I'M SO CONFUSED!!!!
I say this laughing...like a crazy laugh with wide eyes and my hands open to the sky haha damnit!
I seem to, since my teens, have the lot in life as the girl before the girl and after the girl. Shit, some dudes have even tried to make me the girl DURING the girl. Catch my drift? I'm not quite sure where or when all of this somewhat shitty experience is gonna come in handy, but I'm not getting any younger universe.
I'm coming down from a high on boytoy week. Had a couple of great nights and days with a dude. A dude that yes, I met (he approached me) & hung out with last year, he essentially disappeared, and has now reappeared. Whatevs. The usual. I ain't mad. His company is always a pleasure to be in and I'm expectation free. I welcomed him with open arms and open mouth ...duh we french kiss you guys.
I think my griping is that I'm sick of having no expectations. I am so used to this grind that I'm always mentally prepared for when it's over. Emotionally not so much, but that's OK, I like to feel whatever it is I'm supposed to feel. I also keep thinking back to the night I hung out with my former coworker and long time crush. Actually to the morning. I was completely shut down. I barely talked let alone smiled or even said I had a good time...I was so not my self. Maybe because I think of him differently than the guys I usually hang with? I dunno. But I feel like I ruined that completely. He's been busy...
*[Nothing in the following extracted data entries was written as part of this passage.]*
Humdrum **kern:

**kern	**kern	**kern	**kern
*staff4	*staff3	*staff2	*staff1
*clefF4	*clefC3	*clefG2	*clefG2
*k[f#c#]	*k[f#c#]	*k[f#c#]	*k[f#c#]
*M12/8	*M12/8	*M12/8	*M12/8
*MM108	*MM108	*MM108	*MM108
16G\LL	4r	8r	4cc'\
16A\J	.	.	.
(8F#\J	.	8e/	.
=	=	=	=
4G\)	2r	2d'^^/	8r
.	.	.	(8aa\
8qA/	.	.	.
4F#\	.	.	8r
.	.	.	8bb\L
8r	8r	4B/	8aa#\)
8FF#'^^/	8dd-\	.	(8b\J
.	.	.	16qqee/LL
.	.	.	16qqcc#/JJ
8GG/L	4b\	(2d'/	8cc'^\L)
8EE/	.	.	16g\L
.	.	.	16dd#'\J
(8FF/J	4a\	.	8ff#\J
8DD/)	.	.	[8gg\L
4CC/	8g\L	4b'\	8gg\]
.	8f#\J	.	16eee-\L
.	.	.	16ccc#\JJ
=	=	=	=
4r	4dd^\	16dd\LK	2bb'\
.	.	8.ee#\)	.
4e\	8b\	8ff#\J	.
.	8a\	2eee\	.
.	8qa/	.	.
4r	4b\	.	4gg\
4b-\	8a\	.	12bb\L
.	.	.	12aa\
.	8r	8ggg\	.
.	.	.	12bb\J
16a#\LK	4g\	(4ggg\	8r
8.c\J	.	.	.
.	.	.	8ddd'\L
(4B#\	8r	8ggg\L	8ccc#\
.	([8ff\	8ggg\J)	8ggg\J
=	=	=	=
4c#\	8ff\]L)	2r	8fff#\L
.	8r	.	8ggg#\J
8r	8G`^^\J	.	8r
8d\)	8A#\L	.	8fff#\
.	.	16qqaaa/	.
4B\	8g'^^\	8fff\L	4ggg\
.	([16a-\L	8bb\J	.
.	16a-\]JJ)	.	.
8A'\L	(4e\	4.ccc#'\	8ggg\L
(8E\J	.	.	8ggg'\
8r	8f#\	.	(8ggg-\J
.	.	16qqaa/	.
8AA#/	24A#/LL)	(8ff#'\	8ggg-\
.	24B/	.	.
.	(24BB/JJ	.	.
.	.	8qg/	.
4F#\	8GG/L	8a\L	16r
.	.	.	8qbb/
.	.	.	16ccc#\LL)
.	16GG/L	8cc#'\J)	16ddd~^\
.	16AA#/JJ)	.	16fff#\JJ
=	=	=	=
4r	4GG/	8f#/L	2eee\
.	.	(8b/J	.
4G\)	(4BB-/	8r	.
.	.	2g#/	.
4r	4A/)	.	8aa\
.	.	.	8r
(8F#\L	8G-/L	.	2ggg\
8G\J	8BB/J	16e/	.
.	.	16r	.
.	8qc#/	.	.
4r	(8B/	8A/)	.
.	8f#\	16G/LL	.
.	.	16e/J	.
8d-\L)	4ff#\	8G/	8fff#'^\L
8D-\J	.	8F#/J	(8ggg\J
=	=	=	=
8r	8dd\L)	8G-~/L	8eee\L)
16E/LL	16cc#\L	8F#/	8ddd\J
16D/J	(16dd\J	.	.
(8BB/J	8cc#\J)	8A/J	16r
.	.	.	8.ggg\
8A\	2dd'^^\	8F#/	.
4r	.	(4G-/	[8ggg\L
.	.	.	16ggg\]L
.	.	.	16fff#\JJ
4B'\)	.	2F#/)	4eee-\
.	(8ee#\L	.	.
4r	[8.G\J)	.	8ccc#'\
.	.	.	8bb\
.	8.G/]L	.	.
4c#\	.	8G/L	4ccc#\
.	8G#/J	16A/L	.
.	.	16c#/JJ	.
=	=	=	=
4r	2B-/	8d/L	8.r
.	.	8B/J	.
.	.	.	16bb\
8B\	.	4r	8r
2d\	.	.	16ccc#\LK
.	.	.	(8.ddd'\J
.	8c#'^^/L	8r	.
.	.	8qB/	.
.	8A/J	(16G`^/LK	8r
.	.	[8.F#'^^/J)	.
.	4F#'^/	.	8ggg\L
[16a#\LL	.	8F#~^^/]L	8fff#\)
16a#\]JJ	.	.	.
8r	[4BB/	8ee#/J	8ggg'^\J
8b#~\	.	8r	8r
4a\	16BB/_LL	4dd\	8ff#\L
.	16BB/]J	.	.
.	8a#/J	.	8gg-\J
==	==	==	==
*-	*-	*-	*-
I wish there was a rule book for how to get out of the friend-zone. Or even out of the friend-I-hook-up-with-sometimes-zone. I dream too much of a relationship developing organically so I won't ever give a guy a friend an ultimatum. Nor would I push him away unless I was getting way too attached and he was way too detached. I know some of you will say don't hook up with them, make it clear what you want, blah blah blah...it's not my thing. I prefer to enjoy the moments and go with the flow and then ya know, write a blog about it for you guys haha <3
So yeah, this is all definitely triggered by someone I saw this weekend too. Being around him just infuriated me. Why can't old thoughts & feelings just go away?